Minerva Dataset Analysis

Analyzed multiple dimensions of the Minerva dataset using visualizations. Key insights:

image

  • Long-tail Distribution:
    • The cumulative distribution shows that a small subset of licenses accounts for the majority of files.
    • Around 200 licenses cover ~80% of the dataset, confirming a significant skew in class distribution.

image

  • Boxplots by Source:
    • Both Split-DB-Foss-Licenses and Split-SPDX-licenses show similar distributions, though the median file counts differ slightly.
    • Outliers are present in both, indicating a few licenses are over-represented.

image

  • Heavy Tail in File Counts:
    • Histogram and KDE of file counts per license shows a large number of licenses with very few associated files, while only a few have 500+ files.
    • This reveals severe class imbalance which can bias any learning model.

image

  • Source Composition:
    • The dataset is split nearly evenly: ~54% from Split-DB-Foss-Licenses, ~46% from Split-SPDX-licenses.

image

  • Top 15 Licenses by File Count:
    • Some licenses (e.g., Hacktivismo, Zimbra-1.2) dominate the dataset.
    • These must be considered while sampling or designing the pre-filtering ML models to avoid model bias.

Updates

  • Spent time exploring and analyzing the Minerva Dataset.

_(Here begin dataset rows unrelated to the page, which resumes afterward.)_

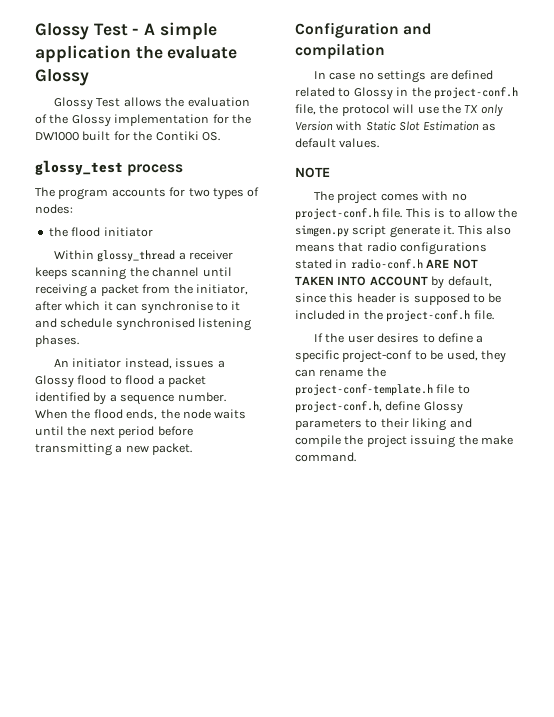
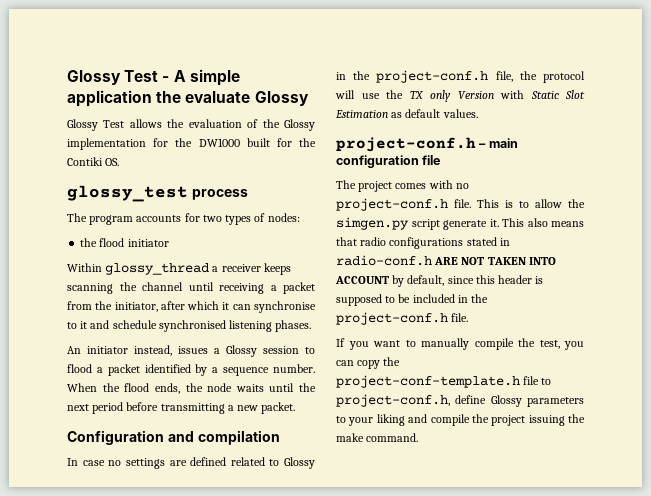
[77,375,107,385] flood -> [263,346,299,354] session
[295,167,330,178] NOTE -> [336,137,518,152] [336,155,441,168] project-conf.h – main configuration file
[325,333,484,343] [295,350,506,363] [295,369,364,377] the user desires to define a specific project-conf to be used, they can rename -> [348,338,584,350] [336,360,381,369] you want to manually compile the test, you can copy
[380,418,409,428] their -> [348,417,374,426] your

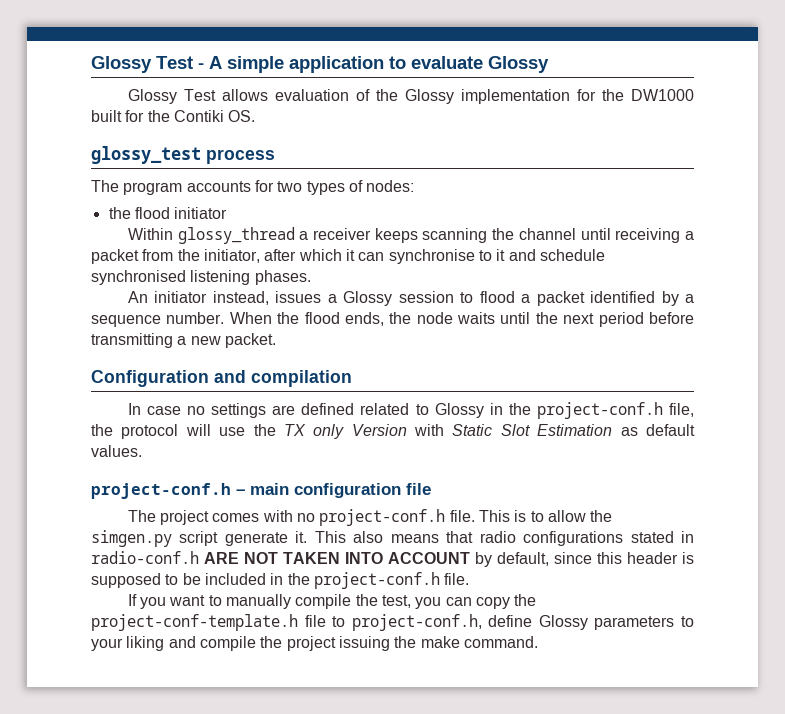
[156,91,182,103] the -> [389,56,406,69] to
[167,119,185,128] the -> (268, 95) none

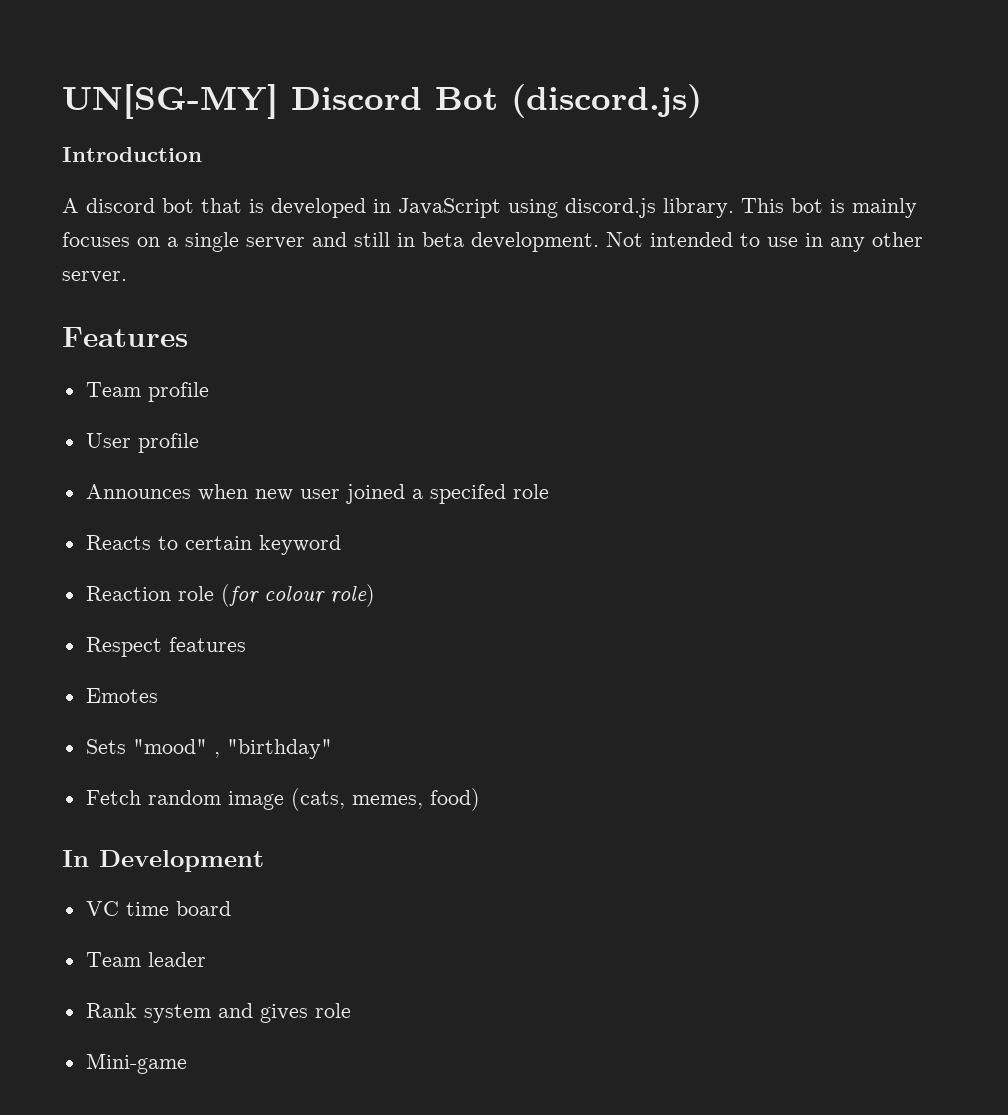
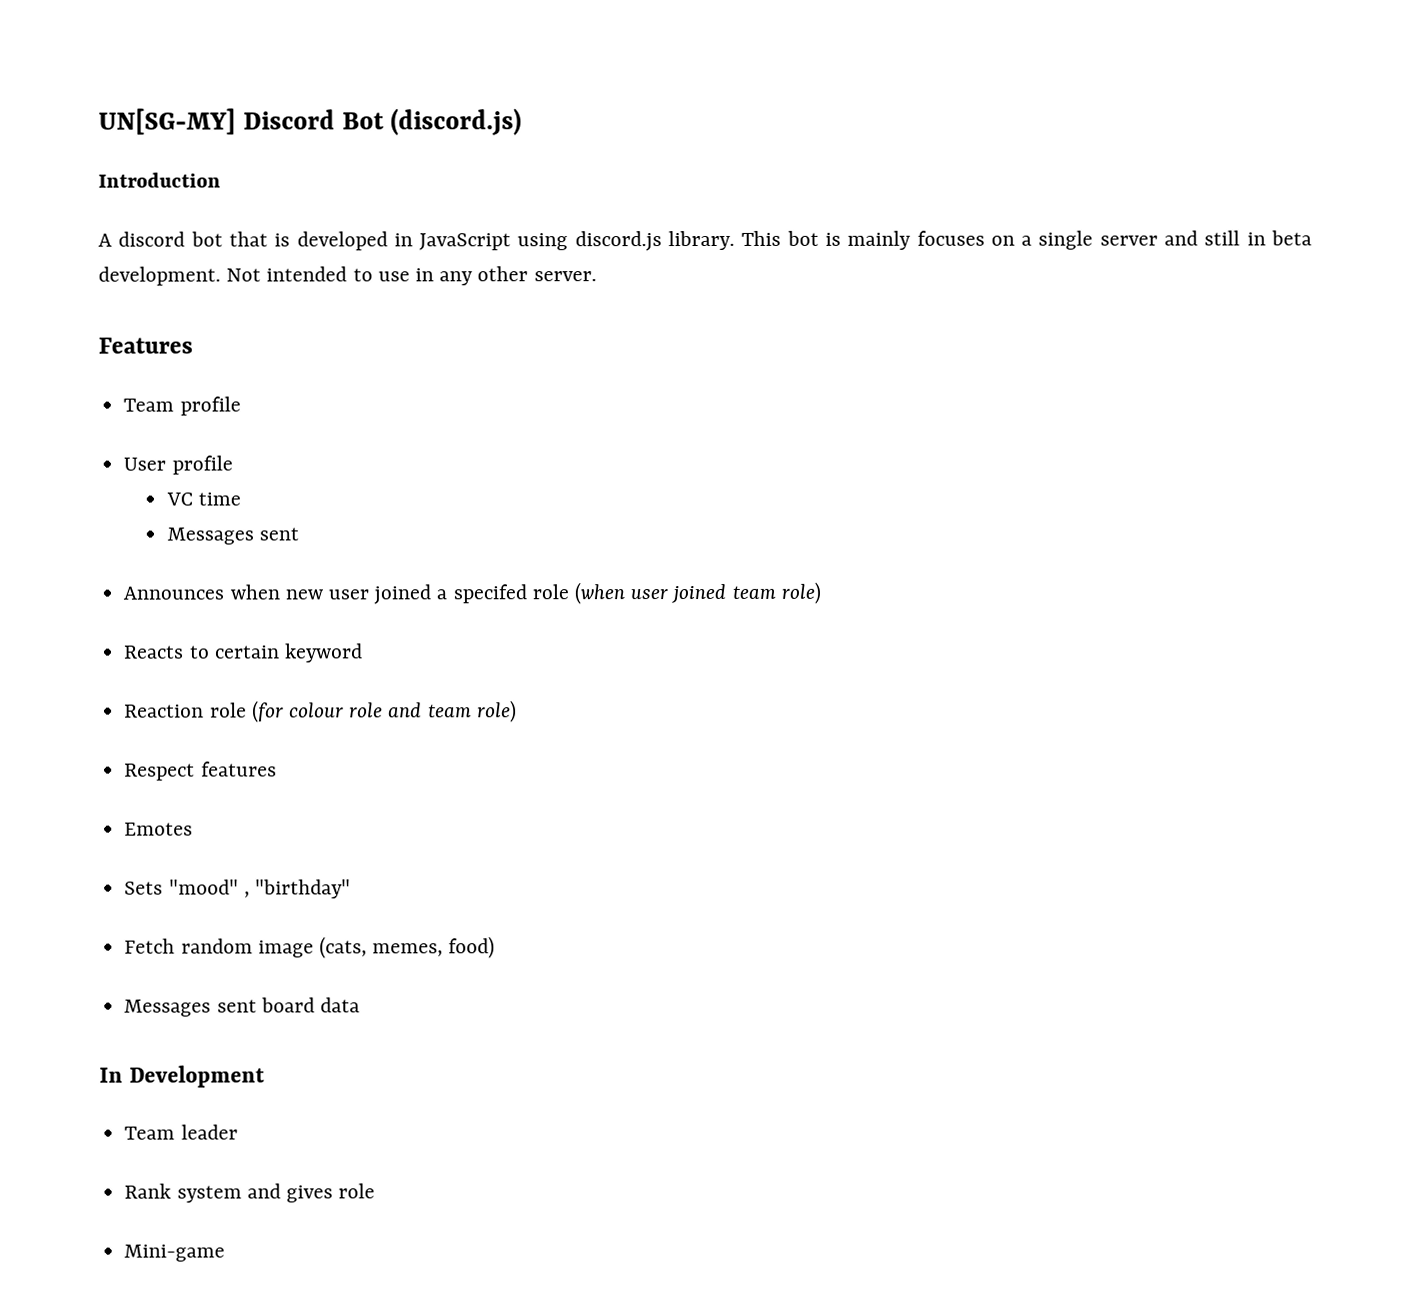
(199, 443) none -> [165,492,241,506] [166,527,299,545] // VC time // Messages sent
(549, 491) none -> [573,581,821,605] (when user joined team role)
(325, 595) none -> [349,702,472,718] role and team
(480, 799) none -> [124,997,360,1017] // Messages sent board data
[85,901,231,916] // VC time board -> (265, 1076) none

  • Prepared and shared insightful visualizations for license frequency, source distribution, and class balance.

  • Identified key limitations:

    • Severe data imbalance across license classes.
    • Lack of negative samples — currently all samples are associated with known licenses, with no explicit “no license” or “non-license” examples.
  • Implemented a proof of concept for Locality Sensitive Hashing (LSH):

    • Works well when input text length is similar to license texts.
    • Struggles when input is shorter or a subquery, highlighting the need for preprocessing strategies or text padding.

Problems Identified

  • Minerva lacks negative (non-license) samples, which will hinder the performance of classifiers in real-world noisy environments.
  • LSH-based similarity is length-sensitive; needs improvement for partial or paraphrased inputs.
  • Dataset imbalance could lead to model overfitting on high-frequency licenses.

Planning for Next Week

  • Begin designing a dataset augmentation strategy to introduce negative samples.
  • Study in more detail about Locality Sensitive Hashing.
  • Experiment with segmenting license texts and input queries to better suit LSH-based techniques.
  • Continue refining the dataset pipeline and class balancing.